Tuesday, December 7, 2010

Be Warned

Don't let this happen to you:
My fellow stashers, be warned. We are in the process of changing my sewing zone from one floor to another floor. This requires all fabric to be moved from one floor to another. In my innocence, I let Mr. Hunting Creek pack up all of the fabric so he could re-arrange the former sewing cave. He started saying things like: I can't believe you have this much fabric. and You'll never sew all of these patterns in three lifetimes!
He broke out in a cold sweat. He started to freak out.
So be warned! Do not expose sewing rookies to the overwhelmingness of your awesome fabric stash. They. Can't. Take. It.
He's OK now. I talked him down.
(But it cost me a Pool Table.)

Thursday, May 14, 2009

Manage Expectations

I was on a conference call earlier this morning, and the project leader said, (in a firm, no nonsense tone that I really should learn how to imitate, it would be so useful!) "We need to manage the customer expectations on this one." and while I was waiting for my cue I sat thinking, hmm, isn't that true of every project in life? That we need to manage expectations? For instance, sewing. I buy a pattern for many reasons. I think it looks cute, I don't want to spend ten years of work drafting my own pattern, I might actually make it. In the olden days (before I had any kind of pattern-sense) I would buy patterns that I thought were awesome but that I would never make in real life because I am truly not a ball gown wearing kind of girl. Which explains why I have one whole entire drawer of gorgeous dress patterns yet wear a dress about three times a year. Shouldn't I have managed my expectations? How many times will I wear ball gowns? How many balls do the rest of you go to? That many?

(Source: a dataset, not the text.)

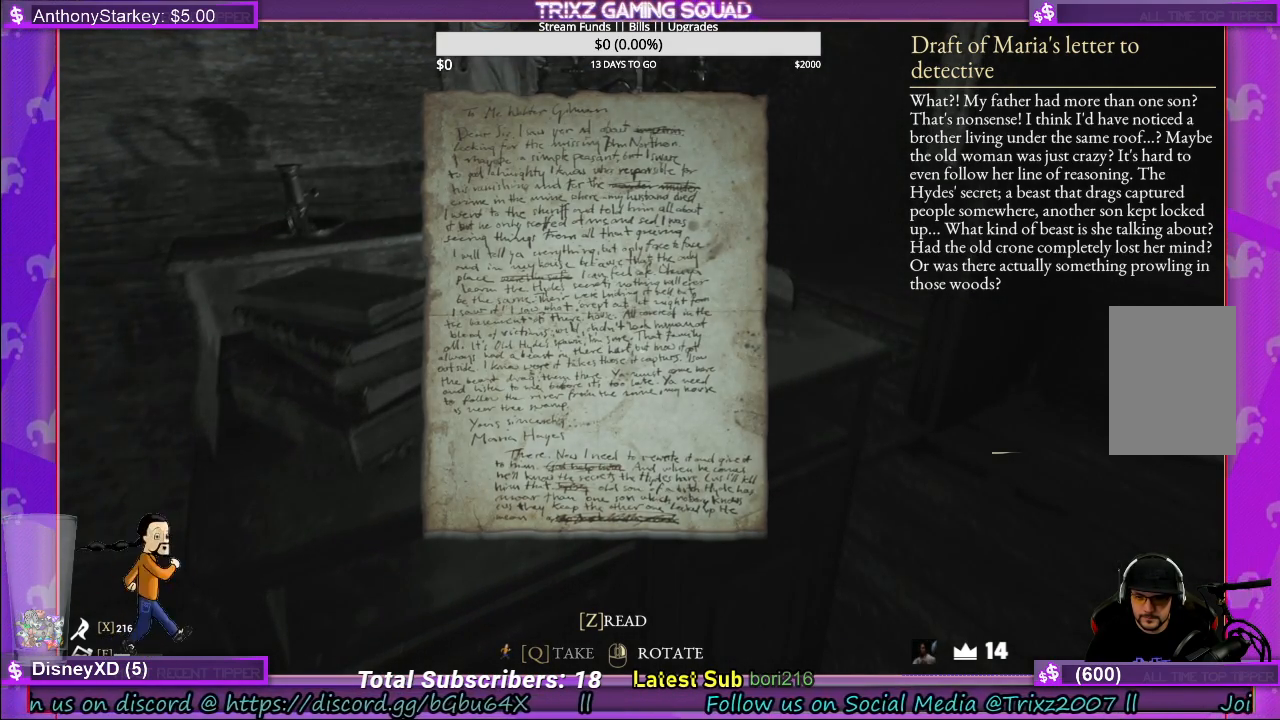
{"keys": [], "mouse": [], "events": [[367, "mouse_left", "down"], [483, "mouse_left", "up"]]}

I thought so.
Same with cookbooks. A couple years ago I realized that I had almost five hundred cookbooks. FIVE HUNDRED! That was crazy - there aren't even that many recipes in the world! So I went through each and every one and thought, "Will I ever use this? Will I ever really make this?" and reduced the collection by half. I gave the books to BSE and BBE and they kept what they wanted and sold the rest on half.com or ebay, I forget which. And you know what? It made me happy to have the space, and not have all those books lurking around eyeing me resentfully. In my heart of hearts, I know that I will never make croissants from scratch or learn how to make German food. It just is NOT going to happen.
Which leads me to the fabric collection. I stopped buying fabric over a year ago because I just had too much and needed to sew down the collection a little. And in that year I have realized that my fabric stash and I don't get along any more. I think I have out grown some of it or it, me...anyway I've changed or it has and we just don't even know each other any more. Now I want suddenly cool old retro prints for quilting purposes and clothing, and I have crazy modern hand dyes and batiks instead. Silks and velvet and brocades. But I want floral lawns, and polka dots and stripes. I've got wild and crazy knit prints instead. Has this ever happened to you? Has anyone else grown apart from their stash? Will the stash insist on custody of the patterns that they were bought for? And now that we don't love each other any more, how do we move on to new partners?

Tuesday, July 22, 2008

Fabric Rehab

My children told me that I had a problem, but I denied it. "I'm not an addict!", I claimed. "I collect fabric and patterns, that's all. I like to sew. It's my hobby."
"Then why is it called a STASH?" they wanted to know. Good question. Like all addicts, I live in denial. Even though I have over a thousand patterns, (my personal patterns, not even counting the ones I sell on my website) I am always looking for the new ones. I check out my favorite fabric websites every day. Because you just never know. That next pattern, that new fabric might be THE ONE.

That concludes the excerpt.